Intelligent compute allocation : defining “elastic actions” (elastic queue, elastic model, elastic channel, elastic link) and their corresponding “elastic tiers”.

Challenge Analysis

Problem solving : Optimize compute allocation under system constraints to maximize traffic revenue.

System stability : Ensure the intelligent compute framework remains stable and the whole pipeline runs smoothly.

Generality & extensibility : Support both advertising recommendation and search, and allow easy integration of new business scenarios.

3. Solution Design

The co‑designed framework consists of decision, collection, and control components.

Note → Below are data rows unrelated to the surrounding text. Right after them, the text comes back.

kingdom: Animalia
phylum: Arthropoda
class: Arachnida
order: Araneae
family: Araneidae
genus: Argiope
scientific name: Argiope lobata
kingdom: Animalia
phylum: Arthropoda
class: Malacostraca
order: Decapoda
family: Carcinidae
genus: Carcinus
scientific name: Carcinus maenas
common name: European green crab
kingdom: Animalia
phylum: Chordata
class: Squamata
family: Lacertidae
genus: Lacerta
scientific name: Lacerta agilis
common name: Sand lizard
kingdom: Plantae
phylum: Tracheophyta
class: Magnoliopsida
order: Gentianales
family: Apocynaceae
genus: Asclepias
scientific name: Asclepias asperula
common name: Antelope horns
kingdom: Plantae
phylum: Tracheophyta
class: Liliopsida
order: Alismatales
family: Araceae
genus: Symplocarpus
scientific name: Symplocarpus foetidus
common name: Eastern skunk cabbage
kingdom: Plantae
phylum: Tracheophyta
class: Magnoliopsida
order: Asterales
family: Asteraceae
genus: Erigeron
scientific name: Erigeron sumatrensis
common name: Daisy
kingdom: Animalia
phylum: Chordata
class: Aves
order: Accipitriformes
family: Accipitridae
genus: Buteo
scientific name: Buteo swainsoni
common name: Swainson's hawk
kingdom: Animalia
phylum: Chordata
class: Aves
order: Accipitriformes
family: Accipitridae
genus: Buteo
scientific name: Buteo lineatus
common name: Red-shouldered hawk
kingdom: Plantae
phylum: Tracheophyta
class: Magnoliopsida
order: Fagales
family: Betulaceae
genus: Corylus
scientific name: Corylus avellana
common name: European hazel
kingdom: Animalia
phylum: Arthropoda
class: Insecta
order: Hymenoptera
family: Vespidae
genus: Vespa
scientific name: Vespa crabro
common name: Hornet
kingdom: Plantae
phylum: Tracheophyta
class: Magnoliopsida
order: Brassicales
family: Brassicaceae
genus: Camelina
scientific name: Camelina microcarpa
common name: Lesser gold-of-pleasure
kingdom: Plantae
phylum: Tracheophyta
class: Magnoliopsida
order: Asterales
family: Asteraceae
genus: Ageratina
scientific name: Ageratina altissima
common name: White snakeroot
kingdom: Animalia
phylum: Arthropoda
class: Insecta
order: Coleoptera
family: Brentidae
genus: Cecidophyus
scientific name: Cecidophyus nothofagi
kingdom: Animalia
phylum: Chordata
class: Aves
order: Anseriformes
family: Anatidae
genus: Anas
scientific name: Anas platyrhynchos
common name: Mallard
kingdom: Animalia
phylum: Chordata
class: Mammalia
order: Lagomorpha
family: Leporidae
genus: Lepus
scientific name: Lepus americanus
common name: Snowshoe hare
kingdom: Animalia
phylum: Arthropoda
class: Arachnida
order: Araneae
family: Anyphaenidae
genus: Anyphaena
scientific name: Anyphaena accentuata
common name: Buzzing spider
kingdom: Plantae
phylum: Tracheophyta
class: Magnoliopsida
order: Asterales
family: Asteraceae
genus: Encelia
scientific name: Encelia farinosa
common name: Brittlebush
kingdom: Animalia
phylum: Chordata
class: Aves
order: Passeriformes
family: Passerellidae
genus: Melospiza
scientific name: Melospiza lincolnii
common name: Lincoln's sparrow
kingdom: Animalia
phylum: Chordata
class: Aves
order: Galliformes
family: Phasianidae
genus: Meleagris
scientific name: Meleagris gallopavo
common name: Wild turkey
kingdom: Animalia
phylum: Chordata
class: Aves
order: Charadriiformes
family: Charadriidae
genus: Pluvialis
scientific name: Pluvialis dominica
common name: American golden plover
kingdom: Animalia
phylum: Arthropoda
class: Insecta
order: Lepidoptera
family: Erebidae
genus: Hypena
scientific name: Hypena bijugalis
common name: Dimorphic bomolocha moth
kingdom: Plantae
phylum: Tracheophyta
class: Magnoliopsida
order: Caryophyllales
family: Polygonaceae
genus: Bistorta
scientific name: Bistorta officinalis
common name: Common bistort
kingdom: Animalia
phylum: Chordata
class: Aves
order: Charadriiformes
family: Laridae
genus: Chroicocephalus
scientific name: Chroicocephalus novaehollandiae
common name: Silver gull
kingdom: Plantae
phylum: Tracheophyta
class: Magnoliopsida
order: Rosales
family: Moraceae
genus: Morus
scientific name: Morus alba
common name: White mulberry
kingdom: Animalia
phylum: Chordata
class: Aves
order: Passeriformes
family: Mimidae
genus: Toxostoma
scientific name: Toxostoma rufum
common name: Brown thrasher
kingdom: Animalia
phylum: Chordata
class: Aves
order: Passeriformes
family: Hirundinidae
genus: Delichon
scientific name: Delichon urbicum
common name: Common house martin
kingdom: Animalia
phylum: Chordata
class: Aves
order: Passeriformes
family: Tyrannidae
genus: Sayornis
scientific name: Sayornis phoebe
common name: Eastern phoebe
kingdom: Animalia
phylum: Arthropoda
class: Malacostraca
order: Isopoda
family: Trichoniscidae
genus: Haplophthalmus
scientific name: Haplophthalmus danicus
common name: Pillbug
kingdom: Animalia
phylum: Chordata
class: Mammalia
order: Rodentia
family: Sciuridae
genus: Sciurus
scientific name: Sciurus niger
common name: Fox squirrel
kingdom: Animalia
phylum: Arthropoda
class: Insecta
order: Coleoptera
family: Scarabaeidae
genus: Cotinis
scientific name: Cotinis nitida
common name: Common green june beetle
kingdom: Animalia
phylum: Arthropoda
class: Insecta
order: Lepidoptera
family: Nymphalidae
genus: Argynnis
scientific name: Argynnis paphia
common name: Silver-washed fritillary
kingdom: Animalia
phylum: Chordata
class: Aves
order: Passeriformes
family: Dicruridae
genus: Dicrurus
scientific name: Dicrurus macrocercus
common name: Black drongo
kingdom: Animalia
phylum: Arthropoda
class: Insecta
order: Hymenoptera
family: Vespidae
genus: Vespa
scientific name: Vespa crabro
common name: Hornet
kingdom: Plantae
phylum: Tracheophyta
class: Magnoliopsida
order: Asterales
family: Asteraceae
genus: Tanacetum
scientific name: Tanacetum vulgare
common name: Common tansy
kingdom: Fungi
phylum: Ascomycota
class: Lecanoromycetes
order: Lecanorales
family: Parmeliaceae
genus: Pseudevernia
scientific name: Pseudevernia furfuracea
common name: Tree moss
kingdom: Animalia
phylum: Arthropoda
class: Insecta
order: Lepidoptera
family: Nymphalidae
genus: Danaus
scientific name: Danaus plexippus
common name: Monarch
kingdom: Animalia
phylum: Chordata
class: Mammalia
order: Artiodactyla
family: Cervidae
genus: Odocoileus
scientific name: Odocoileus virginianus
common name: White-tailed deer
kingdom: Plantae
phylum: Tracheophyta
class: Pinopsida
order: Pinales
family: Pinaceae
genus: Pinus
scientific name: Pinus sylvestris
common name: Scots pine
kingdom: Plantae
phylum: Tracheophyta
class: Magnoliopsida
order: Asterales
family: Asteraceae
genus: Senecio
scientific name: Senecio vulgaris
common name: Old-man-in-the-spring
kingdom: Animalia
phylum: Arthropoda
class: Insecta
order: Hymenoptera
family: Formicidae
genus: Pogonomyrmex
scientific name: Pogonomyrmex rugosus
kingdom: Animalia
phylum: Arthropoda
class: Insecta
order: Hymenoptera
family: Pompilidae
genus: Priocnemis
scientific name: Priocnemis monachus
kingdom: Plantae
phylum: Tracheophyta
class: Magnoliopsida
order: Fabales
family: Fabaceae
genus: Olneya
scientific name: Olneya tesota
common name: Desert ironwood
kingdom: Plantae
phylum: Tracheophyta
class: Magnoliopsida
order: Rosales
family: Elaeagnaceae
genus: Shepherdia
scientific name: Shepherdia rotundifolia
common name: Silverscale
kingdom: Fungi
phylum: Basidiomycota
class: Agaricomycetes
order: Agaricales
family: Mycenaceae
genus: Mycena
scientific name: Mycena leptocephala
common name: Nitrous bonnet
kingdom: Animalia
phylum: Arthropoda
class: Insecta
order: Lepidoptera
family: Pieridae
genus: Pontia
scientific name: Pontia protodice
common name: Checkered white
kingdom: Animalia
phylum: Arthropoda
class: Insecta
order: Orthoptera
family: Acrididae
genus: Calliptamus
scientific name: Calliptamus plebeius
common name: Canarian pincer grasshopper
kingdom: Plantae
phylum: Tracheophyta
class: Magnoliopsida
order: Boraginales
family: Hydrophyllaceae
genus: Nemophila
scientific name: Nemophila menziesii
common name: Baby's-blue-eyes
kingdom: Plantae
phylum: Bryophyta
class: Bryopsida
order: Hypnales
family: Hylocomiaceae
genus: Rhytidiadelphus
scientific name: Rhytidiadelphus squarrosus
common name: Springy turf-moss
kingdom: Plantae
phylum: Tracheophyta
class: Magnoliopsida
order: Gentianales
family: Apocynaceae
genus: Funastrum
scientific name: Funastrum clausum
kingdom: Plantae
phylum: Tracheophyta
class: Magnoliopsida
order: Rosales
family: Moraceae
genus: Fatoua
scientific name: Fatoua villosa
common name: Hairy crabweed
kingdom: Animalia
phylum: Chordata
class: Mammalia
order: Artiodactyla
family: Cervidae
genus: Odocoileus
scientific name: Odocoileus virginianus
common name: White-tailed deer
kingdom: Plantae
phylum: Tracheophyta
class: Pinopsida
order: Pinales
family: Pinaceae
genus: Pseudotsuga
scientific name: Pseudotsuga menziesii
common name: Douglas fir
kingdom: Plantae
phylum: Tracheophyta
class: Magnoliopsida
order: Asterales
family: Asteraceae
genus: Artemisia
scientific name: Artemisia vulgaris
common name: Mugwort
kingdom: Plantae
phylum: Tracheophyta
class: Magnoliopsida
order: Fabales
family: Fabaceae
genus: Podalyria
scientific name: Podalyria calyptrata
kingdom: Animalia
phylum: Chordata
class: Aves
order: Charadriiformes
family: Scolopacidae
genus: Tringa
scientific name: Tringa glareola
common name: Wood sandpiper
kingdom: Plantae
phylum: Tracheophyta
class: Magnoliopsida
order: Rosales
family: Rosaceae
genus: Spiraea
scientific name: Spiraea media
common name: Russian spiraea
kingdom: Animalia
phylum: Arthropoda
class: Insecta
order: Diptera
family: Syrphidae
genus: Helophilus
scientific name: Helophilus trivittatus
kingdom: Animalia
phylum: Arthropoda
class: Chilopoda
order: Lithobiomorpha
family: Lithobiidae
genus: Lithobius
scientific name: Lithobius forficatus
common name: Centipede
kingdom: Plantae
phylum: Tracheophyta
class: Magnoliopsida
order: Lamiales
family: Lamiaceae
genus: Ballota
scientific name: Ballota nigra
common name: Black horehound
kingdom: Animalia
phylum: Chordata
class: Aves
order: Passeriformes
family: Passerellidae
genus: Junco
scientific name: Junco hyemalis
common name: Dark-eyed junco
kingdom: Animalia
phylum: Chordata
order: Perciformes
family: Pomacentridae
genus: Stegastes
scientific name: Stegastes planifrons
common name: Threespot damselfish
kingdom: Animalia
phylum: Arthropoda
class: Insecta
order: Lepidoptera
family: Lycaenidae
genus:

The decision component provides optimal tier selection and system‑stability guarantees; the other components support stability.

3.1 Optimal Tier Decision

Improvements over the DCAF baseline include:

Using more generic traffic‑compute metrics and adding a compute‑prediction module to improve accuracy.

Combining elastic queue and elastic model actions to handle traffic that cannot be modeled by queue length alone.

3.1.1 Problem Modeling

The original DCAF treats compute solely as queue length, which is insufficient for Meituan's diverse traffic. We extend the model to incorporate additional compute factors and introduce a compute‑prediction module.

3.1.2 Decision Framework

The optimal tier decision consists of offline and online stages, including traffic‑value prediction, traffic‑compute prediction, offline λ solving (binary search on replayed traffic), and online decision (calculating the best tier per request).

3.1.3 Traffic‑Value Prediction

We use an offline XGBoost model to estimate platform and merchant revenue, store bucketed values in a KV table, and retrieve them online via a lightweight lookup.

3.1.4 Traffic‑Compute Prediction

CPU time is used as the compute metric. Offline, we bucket features, train models per bucket, and store predictions in a KV table. Online, we extract features, look up the bucket, and obtain the compute estimate.

3.1.5 Tier Decision

Offline λ solving replays historical traffic and finds the optimal λ using binary search. Online, each request evaluates candidate tiers, computes expected revenue, and selects the tier that maximizes the objective.

3.2 System Stability Guarantee

We provide traffic admission rules, monitoring & alerting, circuit‑breaker degradation, and asynchronous decision making to keep latency low. A PID‑based real‑time control loop adjusts compute allocation based on CPU/GPU utilization, QPS, latency percentiles, and failure rate.

4. Experiments

4.1 Experimental Setup

System compute capacity is measured over the busiest 15‑minute interval.

Baseline is the system without intelligent compute.

Traffic‑value and traffic‑compute models are trained on recent data and stored in KV tables.

Offline λ solving is performed on replayed traffic to obtain tier configurations.

4.2 Experiment 1: Resource‑Neutral, Revenue‑Increase

With the same machine resources, CPM increased by 2.3 % by allocating more compute to high‑value traffic during peaks.

4.3 Experiment 2: Revenue‑Neutral, Resource‑Reduction

By suppressing compute during lunch and dinner peaks, the experiment group used only ~60 % of the baseline's compute while keeping overall revenue stable.

5. Conclusion & Outlook

The paper presents the design of intelligent compute for Meituan's delivery advertising, covering optimal tier decision and system‑stability mechanisms. Future work will explore evolutionary algorithms and reinforcement learning for end‑to‑end compute optimization and integrate with elastic scaling systems.

6. References

[1] Jiang, B., Zhang, P., Chen, R., Luo, X., Yang, Y., Wang, G., … & Gai, K. (2020). DCAF: A Dynamic Computation Allocation Framework for Online Serving System. arXiv preprint arXiv:2006.09684.